Leaving Nothing Out

In May of 2000 I wrote my first blog. We called them “weblogs” back then and they were neither aesthetically pleasing, nor the bastion of opinions or vitriol they are now. There were trolls then, just as there are now, but mostly weblogs were places you shared recipes and talked about the weather and updated far-away relatives on life.

In April of 2000, my 14 year old brother was killed in an accident and I had nowhere to put my grief. So I put it in words and put those words out on the web and didn’t tell a living soul about them for a year or more. I don’t even think I told the first reader of my little site, but somehow they happened upon it and then, quietly, quietly, like that Wendell Berry poem about snow, readers grew and I learned to go about this work, “leaving nothing out.”

The “leaving nothing out” part is the difficult thing when you write vulnerably about your life on the Internet.

I am not a masochist and don’t relish the uptick in unsolicited opinions about my life or choices when I share vulnerably. But neither do I believe we should live completely private and sheltered lives. Yes, there is an element of spiritual discipline to keeping some things private, to only our closest community. But I do believe the last work of Jesus before his death was to splay his wounds out, to bleed out, as it were, in front of those he loved. And then, after he was risen, to offer his wounds to the doubter who needed to see them. Barry Jones wrote, “Spirituality in the way of Jesus is about learning to be used as an instrument of his healing grace in the lives of others as we make our wounds available to them.” Sayable, in most of its iterations, has been about making my wounds available to you to be used as an instrument of God’s healing grace. And, as wounds are wont to be, it has been messy.

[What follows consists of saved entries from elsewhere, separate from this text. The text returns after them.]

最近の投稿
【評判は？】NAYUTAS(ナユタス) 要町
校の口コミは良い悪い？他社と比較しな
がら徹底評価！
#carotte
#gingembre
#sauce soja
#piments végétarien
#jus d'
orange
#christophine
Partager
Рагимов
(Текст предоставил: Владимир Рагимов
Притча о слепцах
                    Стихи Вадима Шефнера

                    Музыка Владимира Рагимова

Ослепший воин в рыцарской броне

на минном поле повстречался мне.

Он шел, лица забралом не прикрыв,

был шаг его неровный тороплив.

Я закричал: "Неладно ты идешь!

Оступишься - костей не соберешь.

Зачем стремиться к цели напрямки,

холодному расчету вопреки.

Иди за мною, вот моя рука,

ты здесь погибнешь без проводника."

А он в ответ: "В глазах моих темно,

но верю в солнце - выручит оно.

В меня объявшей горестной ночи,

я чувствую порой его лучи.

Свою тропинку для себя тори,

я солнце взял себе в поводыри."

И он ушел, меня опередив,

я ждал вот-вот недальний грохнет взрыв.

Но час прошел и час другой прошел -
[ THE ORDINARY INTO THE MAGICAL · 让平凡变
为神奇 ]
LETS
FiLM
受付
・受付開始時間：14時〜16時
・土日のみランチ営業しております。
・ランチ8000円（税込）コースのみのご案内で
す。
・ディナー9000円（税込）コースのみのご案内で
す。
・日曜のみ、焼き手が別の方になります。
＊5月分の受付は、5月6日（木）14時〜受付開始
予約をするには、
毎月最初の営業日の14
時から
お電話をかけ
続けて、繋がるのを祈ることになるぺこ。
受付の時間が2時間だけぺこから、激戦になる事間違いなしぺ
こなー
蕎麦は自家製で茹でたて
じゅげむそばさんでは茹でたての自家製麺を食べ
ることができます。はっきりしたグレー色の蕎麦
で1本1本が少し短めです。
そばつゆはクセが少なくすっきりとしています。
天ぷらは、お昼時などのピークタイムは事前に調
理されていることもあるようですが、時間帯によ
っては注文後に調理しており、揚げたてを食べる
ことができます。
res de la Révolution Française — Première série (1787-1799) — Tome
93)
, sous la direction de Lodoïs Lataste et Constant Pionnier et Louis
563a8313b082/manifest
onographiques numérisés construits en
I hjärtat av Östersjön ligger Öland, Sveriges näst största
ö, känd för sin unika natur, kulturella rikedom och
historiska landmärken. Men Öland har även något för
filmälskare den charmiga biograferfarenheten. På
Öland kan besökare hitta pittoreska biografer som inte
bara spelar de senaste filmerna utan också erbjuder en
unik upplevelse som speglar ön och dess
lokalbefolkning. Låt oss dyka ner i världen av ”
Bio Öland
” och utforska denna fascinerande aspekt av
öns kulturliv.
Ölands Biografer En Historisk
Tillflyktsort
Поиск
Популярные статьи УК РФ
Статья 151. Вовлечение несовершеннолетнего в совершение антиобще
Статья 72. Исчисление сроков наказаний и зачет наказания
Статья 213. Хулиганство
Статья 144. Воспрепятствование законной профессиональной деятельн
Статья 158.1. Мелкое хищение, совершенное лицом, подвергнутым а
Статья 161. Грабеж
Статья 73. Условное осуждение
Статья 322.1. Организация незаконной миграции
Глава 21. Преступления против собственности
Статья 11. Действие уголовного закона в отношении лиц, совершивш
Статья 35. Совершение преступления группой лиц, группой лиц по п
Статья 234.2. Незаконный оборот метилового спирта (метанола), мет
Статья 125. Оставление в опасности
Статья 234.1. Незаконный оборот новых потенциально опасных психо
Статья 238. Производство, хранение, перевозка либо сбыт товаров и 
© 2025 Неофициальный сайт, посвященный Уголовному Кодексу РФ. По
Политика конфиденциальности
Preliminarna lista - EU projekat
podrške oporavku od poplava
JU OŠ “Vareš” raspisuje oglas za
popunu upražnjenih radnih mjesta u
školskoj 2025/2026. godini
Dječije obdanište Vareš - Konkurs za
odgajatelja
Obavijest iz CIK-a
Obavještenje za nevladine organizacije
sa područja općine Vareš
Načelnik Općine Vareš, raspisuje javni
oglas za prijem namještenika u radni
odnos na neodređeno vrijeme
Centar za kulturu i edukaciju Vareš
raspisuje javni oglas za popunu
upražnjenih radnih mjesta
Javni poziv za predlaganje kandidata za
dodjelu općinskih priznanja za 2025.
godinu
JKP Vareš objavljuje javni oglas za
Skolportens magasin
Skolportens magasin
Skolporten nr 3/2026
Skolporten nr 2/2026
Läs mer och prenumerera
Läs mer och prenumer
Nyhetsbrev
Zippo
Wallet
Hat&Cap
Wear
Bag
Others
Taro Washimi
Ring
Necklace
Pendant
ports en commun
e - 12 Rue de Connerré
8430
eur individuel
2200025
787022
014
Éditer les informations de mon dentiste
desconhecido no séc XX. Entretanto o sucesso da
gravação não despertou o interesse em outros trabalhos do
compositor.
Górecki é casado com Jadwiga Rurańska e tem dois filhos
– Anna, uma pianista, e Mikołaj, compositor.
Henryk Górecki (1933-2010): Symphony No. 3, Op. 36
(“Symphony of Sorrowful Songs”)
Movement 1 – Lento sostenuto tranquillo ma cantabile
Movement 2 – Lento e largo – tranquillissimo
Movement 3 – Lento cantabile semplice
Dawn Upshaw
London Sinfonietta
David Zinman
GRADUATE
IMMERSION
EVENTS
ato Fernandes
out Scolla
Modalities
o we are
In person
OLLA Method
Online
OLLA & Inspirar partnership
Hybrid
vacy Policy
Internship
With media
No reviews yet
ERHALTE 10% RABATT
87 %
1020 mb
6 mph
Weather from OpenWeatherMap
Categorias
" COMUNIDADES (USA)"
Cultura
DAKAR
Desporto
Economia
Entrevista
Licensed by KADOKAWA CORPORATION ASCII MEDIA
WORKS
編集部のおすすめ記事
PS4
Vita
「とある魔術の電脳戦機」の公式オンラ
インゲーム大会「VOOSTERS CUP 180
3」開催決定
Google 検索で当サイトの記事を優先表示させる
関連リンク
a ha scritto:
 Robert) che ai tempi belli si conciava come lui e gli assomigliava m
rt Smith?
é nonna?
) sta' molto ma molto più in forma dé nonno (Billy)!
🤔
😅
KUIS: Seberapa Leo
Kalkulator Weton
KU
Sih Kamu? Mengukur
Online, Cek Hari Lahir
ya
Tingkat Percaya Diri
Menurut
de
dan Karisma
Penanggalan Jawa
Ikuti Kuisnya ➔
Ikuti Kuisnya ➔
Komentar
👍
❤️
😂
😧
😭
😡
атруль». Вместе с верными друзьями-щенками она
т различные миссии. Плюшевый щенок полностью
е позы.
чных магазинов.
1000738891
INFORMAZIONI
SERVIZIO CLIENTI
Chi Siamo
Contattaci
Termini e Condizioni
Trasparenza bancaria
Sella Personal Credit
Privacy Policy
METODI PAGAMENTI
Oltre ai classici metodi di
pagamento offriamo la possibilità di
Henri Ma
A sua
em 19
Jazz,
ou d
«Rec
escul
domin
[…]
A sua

It has meant public humiliation when plans change or a wedding was called off. It has meant years of “working out my salvation with fear and trembling” and writing about things too wonderful for me to know just yet. It has meant ascribing to certain theologies or structures before fully understanding them. It has meant walking through the mire of mistakes and misfortunes and misunderstandings, and reckoning with those very real human beings whom those misses affected. It has meant exacerbating my wounds at times by exposing them to public opinion or just to the light of day, when they needed a few more days or months or years under the bandages to heal. But I don’t regret any of it. I don’t think everyone can or should do it, but I do know, with a deep certainty, that it—and all the difficulties it has brought with it—has been the most sanctifying agent of my life.

Writing publicly and vulnerably has robbed me of a belief that I am better than anyone or even as good as I might have thought myself to be. It has stolen from me any vestiges of pride that come from pretending. It has taken away my agency in many ways because there are decades worth of my words—sometimes incorrect or arrogant or just plain wrong words—to be found. I only need to dive a month or a year back to find words I disagree with now. People change. I have changed. It is the nature of human beings to change and it is the nature of a Christian to be formed. Sayable has helped to form me—and for better or worse, that formation has been public.

And yet, because I do write so publicly, I do feel a sense of vocational call to be honest about our lives and decisions and leanings and learnings—even if I later regret them or they change. My offering to God is malleability under his master hands. My offering to you is to come along with me on that journey. That has never changed.

Why am I sharing this with you? Well, because we’re about to embark on another big change. I don’t need to give details about what or where or when (these are the sort of things that do remain private, given to those who know us best and love us best for now). But also, because I want to take every opportunity to remind you that every person you encounter is living a life beneath the life you see when you meet them in the grocery store or see their post on Instagram or read their article on a website. Every human has a complex story, formed over the years by delights and disaster and disappointment and death and divorce and determination and more. And their story is different than your story and so they make different decisions because of it. I have chosen to make my life an object lesson for you but that does not mean I am to be objectified by you. Right now, the news is full of humans with complex stories and the stories they’ve lived and are living are informing the decisions they’re making right now—the decisions you agree with and those you don’t. But our collective offering is to trust, as best as we can, that they’re walking in the faith they have for today—even if it looks like fear or anger or freedom or fill in the blank.

Human beings grow and change and are formed. We are like rocks on a riverbed, eroded by the experiences that flow around us. We are like trees of the field, stretching our roots deeper and our branches farther, dropping leaves in the fall and growing buds in the spring. We are like seeds falling into the dark earth, breaking open and dying before we sprout again into life. It is our nature to change and it is in God’s nature to change us. Not all of us have two decades worth of spiritual formation written out for public consumption, but all of us have been spiritually formed and are being spiritually formed, right now. And that formation matters to God. Your formation matters. And your neighbor with the Trump 2020 banner, their formation matters. And your other neighbor with the rainbow flag, their formation matters. And if it matters to God, it should matter to us. To you. To me. To us.